The exterior derivative is a map $\text d:\Omega^k\rightarrow\Omega^{k+1}$. We can divide two differential forms to get the ordinary derivative:
$$\dfrac {\text df}{\text dx}=D_xf.$$
Is there an analogous map for partial derivatives? A map $\partial$ such that
$$\dfrac {\partial f}{\partial x}=\partial_xf?$$
Only when you're on a one-dimensional manifold does it make sense to divide two $1$-forms. When you're on $\Bbb R$, in particular, since $T^*_p\Bbb R \cong \Bbb R$, we have $df_p = \lambda dx_p$ for some $\lambda$, and we can write $\dfrac{df}{dx}(p) = \lambda$. You can also look at it this way.
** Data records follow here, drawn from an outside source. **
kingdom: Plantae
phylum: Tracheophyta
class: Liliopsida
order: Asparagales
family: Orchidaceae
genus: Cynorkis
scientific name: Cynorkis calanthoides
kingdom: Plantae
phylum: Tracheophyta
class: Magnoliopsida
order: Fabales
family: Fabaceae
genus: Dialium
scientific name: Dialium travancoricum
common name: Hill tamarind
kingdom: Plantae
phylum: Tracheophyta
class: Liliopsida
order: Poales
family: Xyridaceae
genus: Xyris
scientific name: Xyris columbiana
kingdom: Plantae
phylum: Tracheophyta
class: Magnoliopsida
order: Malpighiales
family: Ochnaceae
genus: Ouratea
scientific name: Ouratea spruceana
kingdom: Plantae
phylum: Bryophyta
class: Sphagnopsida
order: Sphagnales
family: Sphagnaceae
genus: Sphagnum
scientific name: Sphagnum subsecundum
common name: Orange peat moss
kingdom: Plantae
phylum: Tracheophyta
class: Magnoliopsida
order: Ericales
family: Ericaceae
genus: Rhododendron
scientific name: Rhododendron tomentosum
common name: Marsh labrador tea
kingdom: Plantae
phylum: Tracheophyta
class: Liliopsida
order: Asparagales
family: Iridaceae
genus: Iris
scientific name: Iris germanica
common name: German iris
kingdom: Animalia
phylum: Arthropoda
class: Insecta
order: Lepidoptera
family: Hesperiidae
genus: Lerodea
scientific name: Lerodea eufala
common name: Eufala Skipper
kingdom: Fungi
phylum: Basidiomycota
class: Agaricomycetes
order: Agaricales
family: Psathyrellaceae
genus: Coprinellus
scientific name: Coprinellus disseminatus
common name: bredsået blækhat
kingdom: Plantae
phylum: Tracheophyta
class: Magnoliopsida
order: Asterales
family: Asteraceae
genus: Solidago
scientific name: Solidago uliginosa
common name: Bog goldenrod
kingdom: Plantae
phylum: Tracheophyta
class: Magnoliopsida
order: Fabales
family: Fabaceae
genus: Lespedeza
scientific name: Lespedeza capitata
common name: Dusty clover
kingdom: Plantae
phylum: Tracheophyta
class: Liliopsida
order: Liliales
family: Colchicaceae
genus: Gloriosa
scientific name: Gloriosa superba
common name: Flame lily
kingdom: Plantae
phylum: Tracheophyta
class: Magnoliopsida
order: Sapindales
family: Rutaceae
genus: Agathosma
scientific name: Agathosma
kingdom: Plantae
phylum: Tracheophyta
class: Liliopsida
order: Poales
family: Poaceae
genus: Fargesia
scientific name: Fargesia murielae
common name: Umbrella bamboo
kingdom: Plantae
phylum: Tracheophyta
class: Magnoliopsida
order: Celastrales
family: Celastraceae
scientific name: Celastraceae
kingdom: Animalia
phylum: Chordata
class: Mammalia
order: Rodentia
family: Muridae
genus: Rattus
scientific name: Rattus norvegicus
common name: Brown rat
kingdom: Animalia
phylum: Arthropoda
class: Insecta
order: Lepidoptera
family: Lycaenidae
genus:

Pick any tangent vector $v\in T_p\Bbb R$. Then $\lambda = df_p(v)/dx_p(v)$. Notice that this is independent of $v$, since $df_p(tv)/dx_p(tv) = df_p(v)/dx_p(v)$.
But when you're on a higher-dimensional manifold, it makes no sense to divide $1$-forms. Let's just try $\Bbb R^2$. What would it mean to take $$\frac{\omega}{\eta} = \frac{\alpha\, dx+\beta\, dy}{\gamma\, dx +\delta\, dy}?$$ Of course if it happens that $\omega = \lambda\eta$ for some scalar $\lambda$, then, sure, it works like before. What otherwise, what does it mean? We could try takine $\omega(v)/\eta(v)$, but this will change when we change $v$. (E.g., in the example above, if we take $v=e_1$, we get $\alpha/\gamma$, and if we take $v=e_2$, we get $\beta/\delta$.
With regard to your question, $d$ is coordinate-independent, whereas partial derivatives are obviously very dependent on your coordinate system. If you're on $\Bbb R^2$, you might want to rephrase your question in this fashion: Is there an operator $d_1\colon\Omega^0(\Bbb R^2)\to\Omega^1(\Bbb R^2)$ so that $d_1f = \dfrac{\partial f}{\partial x}dx$? This is completely coordinate-system dependent, so there's no invariantly-defined notion. (There is such a creature, for example, if we work on $\Bbb C$ and have the operators $\partial = \dfrac{\partial}{\partial z}dz$ and $\bar\partial = \dfrac{\partial}{\partial\bar z}d\bar z$, and these are invariantly defined if we make a holomorphic change of coordinates.)